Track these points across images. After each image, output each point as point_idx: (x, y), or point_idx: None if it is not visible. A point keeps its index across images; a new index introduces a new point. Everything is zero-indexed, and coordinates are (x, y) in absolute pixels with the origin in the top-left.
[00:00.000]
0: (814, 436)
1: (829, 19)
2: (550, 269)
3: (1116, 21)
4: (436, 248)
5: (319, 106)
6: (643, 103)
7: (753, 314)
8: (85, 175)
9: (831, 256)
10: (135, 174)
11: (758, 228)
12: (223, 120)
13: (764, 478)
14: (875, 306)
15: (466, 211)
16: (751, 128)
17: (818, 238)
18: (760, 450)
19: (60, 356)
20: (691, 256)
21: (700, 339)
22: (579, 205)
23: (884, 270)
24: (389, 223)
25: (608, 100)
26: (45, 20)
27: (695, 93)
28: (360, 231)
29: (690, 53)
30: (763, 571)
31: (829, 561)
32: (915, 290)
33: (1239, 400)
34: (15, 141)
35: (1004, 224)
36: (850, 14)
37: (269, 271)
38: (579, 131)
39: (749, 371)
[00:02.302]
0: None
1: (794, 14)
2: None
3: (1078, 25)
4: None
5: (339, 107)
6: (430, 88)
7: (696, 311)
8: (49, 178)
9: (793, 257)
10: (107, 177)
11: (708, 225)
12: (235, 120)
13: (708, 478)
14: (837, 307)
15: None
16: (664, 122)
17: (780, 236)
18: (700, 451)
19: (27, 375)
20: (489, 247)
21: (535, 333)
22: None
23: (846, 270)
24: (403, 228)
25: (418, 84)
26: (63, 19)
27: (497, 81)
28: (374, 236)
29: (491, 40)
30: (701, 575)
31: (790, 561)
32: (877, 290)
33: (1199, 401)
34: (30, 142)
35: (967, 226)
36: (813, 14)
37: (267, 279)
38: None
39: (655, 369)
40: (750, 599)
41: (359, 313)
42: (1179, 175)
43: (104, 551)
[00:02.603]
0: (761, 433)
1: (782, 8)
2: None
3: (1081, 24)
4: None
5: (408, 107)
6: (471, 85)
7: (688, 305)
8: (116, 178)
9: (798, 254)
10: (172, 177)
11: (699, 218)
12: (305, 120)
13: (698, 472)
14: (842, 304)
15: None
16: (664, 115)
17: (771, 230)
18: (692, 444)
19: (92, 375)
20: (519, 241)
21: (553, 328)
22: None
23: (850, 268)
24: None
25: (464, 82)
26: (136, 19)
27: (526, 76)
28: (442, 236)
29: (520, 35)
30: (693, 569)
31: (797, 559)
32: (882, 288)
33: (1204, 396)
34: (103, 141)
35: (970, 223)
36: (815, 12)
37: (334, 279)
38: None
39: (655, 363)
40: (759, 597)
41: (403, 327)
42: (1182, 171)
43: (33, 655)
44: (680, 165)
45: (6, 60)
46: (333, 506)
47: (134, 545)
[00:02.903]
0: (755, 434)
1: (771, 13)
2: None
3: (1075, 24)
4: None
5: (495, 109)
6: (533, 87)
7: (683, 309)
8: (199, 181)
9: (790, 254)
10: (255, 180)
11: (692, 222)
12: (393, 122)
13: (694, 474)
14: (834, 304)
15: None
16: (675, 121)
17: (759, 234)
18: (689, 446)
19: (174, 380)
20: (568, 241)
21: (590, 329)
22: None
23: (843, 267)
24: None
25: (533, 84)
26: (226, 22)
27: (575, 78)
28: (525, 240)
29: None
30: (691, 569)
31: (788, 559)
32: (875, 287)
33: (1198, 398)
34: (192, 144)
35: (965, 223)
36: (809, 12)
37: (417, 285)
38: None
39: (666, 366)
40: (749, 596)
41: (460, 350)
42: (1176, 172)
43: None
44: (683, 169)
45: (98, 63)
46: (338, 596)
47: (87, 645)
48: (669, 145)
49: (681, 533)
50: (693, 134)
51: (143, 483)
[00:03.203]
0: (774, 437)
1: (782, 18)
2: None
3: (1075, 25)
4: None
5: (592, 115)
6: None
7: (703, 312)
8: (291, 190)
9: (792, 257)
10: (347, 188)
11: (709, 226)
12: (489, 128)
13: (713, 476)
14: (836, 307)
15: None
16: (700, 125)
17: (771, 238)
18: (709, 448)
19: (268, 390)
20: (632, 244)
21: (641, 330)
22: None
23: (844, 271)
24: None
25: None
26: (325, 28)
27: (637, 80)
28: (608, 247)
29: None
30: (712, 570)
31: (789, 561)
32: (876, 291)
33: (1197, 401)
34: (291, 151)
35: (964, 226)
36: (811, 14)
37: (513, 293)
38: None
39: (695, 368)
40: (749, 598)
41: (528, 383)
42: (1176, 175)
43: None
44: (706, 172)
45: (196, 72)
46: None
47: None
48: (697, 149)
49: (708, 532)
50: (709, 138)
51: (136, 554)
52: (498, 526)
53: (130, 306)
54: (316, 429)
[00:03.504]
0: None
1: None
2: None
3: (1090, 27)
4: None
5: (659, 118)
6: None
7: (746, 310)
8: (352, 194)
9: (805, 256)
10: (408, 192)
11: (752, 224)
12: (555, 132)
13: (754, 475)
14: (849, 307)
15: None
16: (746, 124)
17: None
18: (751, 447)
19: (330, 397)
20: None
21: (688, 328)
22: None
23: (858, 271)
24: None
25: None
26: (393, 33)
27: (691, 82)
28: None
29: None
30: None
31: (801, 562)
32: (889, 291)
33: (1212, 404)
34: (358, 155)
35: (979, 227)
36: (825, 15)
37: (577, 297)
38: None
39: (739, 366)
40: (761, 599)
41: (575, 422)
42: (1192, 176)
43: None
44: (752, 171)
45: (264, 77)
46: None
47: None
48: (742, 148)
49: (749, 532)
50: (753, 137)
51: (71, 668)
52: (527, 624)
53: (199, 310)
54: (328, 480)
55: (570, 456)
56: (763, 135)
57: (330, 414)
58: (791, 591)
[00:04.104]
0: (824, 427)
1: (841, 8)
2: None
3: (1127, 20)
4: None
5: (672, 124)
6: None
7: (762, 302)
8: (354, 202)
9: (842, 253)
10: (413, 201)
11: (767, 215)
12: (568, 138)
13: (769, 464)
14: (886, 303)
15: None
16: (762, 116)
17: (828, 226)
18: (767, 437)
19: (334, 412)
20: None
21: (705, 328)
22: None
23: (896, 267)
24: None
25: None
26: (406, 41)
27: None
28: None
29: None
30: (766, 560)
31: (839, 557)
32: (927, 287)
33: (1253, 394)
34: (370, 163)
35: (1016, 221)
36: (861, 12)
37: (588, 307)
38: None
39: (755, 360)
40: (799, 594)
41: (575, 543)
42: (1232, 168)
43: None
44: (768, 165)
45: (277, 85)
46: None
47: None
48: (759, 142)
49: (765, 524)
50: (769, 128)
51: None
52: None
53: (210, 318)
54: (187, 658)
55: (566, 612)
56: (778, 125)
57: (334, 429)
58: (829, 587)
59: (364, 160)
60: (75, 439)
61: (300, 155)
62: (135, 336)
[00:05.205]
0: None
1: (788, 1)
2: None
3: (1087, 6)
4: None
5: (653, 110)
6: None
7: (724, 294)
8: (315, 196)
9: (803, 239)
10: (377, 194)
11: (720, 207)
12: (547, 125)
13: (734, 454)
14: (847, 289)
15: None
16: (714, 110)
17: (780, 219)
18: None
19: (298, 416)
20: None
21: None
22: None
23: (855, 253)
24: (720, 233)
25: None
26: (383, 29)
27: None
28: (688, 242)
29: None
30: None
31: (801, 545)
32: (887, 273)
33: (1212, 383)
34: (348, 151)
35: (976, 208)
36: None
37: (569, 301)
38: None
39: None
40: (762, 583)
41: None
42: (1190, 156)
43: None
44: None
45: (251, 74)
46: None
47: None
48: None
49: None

Exercise details |
Every line above should be duplicated exactly as it stands.

Task output |
Track these points across images. After each image, output each point as point_idx: (x, y), or point_idx: None if it is not visible. A point keeps its index across images; a new index introduces a new point. Everything is zero-indexed, and coordinates are (x, y) in absolute pixels with the origin in the top-left.
[00:00.000]
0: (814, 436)
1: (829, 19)
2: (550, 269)
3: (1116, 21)
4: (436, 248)
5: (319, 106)
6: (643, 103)
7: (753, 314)
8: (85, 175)
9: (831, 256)
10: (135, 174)
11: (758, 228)
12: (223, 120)
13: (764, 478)
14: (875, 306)
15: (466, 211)
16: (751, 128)
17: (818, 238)
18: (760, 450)
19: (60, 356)
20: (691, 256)
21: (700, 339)
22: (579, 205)
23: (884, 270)
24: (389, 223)
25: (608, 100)
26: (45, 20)
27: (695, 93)
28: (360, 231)
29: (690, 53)
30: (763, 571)
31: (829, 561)
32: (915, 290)
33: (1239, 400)
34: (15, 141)
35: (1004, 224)
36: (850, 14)
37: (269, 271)
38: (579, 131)
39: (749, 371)
[00:02.302]
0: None
1: (794, 14)
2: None
3: (1078, 25)
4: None
5: (339, 107)
6: (430, 88)
7: (696, 311)
8: (49, 178)
9: (793, 257)
10: (107, 177)
11: (708, 225)
12: (235, 120)
13: (708, 478)
14: (837, 307)
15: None
16: (664, 122)
17: (780, 236)
18: (700, 451)
19: (27, 375)
20: (489, 247)
21: (535, 333)
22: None
23: (846, 270)
24: (403, 228)
25: (418, 84)
26: (63, 19)
27: (497, 81)
28: (374, 236)
29: (491, 40)
30: (701, 575)
31: (790, 561)
32: (877, 290)
33: (1199, 401)
34: (30, 142)
35: (967, 226)
36: (813, 14)
37: (267, 279)
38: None
39: (655, 369)
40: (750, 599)
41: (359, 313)
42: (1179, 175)
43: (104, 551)
[00:02.603]
0: (761, 433)
1: (782, 8)
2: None
3: (1081, 24)
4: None
5: (408, 107)
6: (471, 85)
7: (688, 305)
8: (116, 178)
9: (798, 254)
10: (172, 177)
11: (699, 218)
12: (305, 120)
13: (698, 472)
14: (842, 304)
15: None
16: (664, 115)
17: (771, 230)
18: (692, 444)
19: (92, 375)
20: (519, 241)
21: (553, 328)
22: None
23: (850, 268)
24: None
25: (464, 82)
26: (136, 19)
27: (526, 76)
28: (442, 236)
29: (520, 35)
30: (693, 569)
31: (797, 559)
32: (882, 288)
33: (1204, 396)
34: (103, 141)
35: (970, 223)
36: (815, 12)
37: (334, 279)
38: None
39: (655, 363)
40: (759, 597)
41: (403, 327)
42: (1182, 171)
43: (33, 655)
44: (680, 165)
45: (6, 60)
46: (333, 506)
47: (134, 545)
[00:02.903]
0: (755, 434)
1: (771, 13)
2: None
3: (1075, 24)
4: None
5: (495, 109)
6: (533, 87)
7: (683, 309)
8: (199, 181)
9: (790, 254)
10: (255, 180)
11: (692, 222)
12: (393, 122)
13: (694, 474)
14: (834, 304)
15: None
16: (675, 121)
17: (759, 234)
18: (689, 446)
19: (174, 380)
20: (568, 241)
21: (590, 329)
22: None
23: (843, 267)
24: None
25: (533, 84)
26: (226, 22)
27: (575, 78)
28: (525, 240)
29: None
30: (691, 569)
31: (788, 559)
32: (875, 287)
33: (1198, 398)
34: (192, 144)
35: (965, 223)
36: (809, 12)
37: (417, 285)
38: None
39: (666, 366)
40: (749, 596)
41: (460, 350)
42: (1176, 172)
43: None
44: (683, 169)
45: (98, 63)
46: (338, 596)
47: (87, 645)
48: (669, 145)
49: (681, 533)
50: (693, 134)
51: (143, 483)
[00:03.203]
0: (774, 437)
1: (782, 18)
2: None
3: (1075, 25)
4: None
5: (592, 115)
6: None
7: (703, 312)
8: (291, 190)
9: (792, 257)
10: (347, 188)
11: (709, 226)
12: (489, 128)
13: (713, 476)
14: (836, 307)
15: None
16: (700, 125)
17: (771, 238)
18: (709, 448)
19: (268, 390)
20: (632, 244)
21: (641, 330)
22: None
23: (844, 271)
24: None
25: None
26: (325, 28)
27: (637, 80)
28: (608, 247)
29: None
30: (712, 570)
31: (789, 561)
32: (876, 291)
33: (1197, 401)
34: (291, 151)
35: (964, 226)
36: (811, 14)
37: (513, 293)
38: None
39: (695, 368)
40: (749, 598)
41: (528, 383)
42: (1176, 175)
43: None
44: (706, 172)
45: (196, 72)
46: None
47: None
48: (697, 149)
49: (708, 532)
50: (709, 138)
51: (136, 554)
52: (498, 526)
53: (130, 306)
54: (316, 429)
[00:03.504]
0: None
1: None
2: None
3: (1090, 27)
4: None
5: (659, 118)
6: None
7: (746, 310)
8: (352, 194)
9: (805, 256)
10: (408, 192)
11: (752, 224)
12: (555, 132)
13: (754, 475)
14: (849, 307)
15: None
16: (746, 124)
17: None
18: (751, 447)
19: (330, 397)
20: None
21: (688, 328)
22: None
23: (858, 271)
24: None
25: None
26: (393, 33)
27: (691, 82)
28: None
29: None
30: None
31: (801, 562)
32: (889, 291)
33: (1212, 404)
34: (358, 155)
35: (979, 227)
36: (825, 15)
37: (577, 297)
38: None
39: (739, 366)
40: (761, 599)
41: (575, 422)
42: (1192, 176)
43: None
44: (752, 171)
45: (264, 77)
46: None
47: None
48: (742, 148)
49: (749, 532)
50: (753, 137)
51: (71, 668)
52: (527, 624)
53: (199, 310)
54: (328, 480)
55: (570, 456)
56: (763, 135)
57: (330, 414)
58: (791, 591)
[00:04.104]
0: (824, 427)
1: (841, 8)
2: None
3: (1127, 20)
4: None
5: (672, 124)
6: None
7: (762, 302)
8: (354, 202)
9: (842, 253)
10: (413, 201)
11: (767, 215)
12: (568, 138)
13: (769, 464)
14: (886, 303)
15: None
16: (762, 116)
17: (828, 226)
18: (767, 437)
19: (334, 412)
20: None
21: (705, 328)
22: None
23: (896, 267)
24: None
25: None
26: (406, 41)
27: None
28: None
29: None
30: (766, 560)
31: (839, 557)
32: (927, 287)
33: (1253, 394)
34: (370, 163)
35: (1016, 221)
36: (861, 12)
37: (588, 307)
38: None
39: (755, 360)
40: (799, 594)
41: (575, 543)
42: (1232, 168)
43: None
44: (768, 165)
45: (277, 85)
46: None
47: None
48: (759, 142)
49: (765, 524)
50: (769, 128)
51: None
52: None
53: (210, 318)
54: (187, 658)
55: (566, 612)
56: (778, 125)
57: (334, 429)
58: (829, 587)
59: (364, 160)
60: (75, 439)
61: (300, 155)
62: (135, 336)
[00:05.205]
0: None
1: (788, 1)
2: None
3: (1087, 6)
4: None
5: (653, 110)
6: None
7: (724, 294)
8: (315, 196)
9: (803, 239)
10: (377, 194)
11: (720, 207)
12: (547, 125)
13: (734, 454)
14: (847, 289)
15: None
16: (714, 110)
17: (780, 219)
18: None
19: (298, 416)
20: None
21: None
22: None
23: (855, 253)
24: (720, 233)
25: None
26: (383, 29)
27: None
28: (688, 242)
29: None
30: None
31: (801, 545)
32: (887, 273)
33: (1212, 383)
34: (348, 151)
35: (976, 208)
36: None
37: (569, 301)
38: None
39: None
40: (762, 583)
41: None
42: (1190, 156)
43: None
44: None
45: (251, 74)
46: None
47: None
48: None
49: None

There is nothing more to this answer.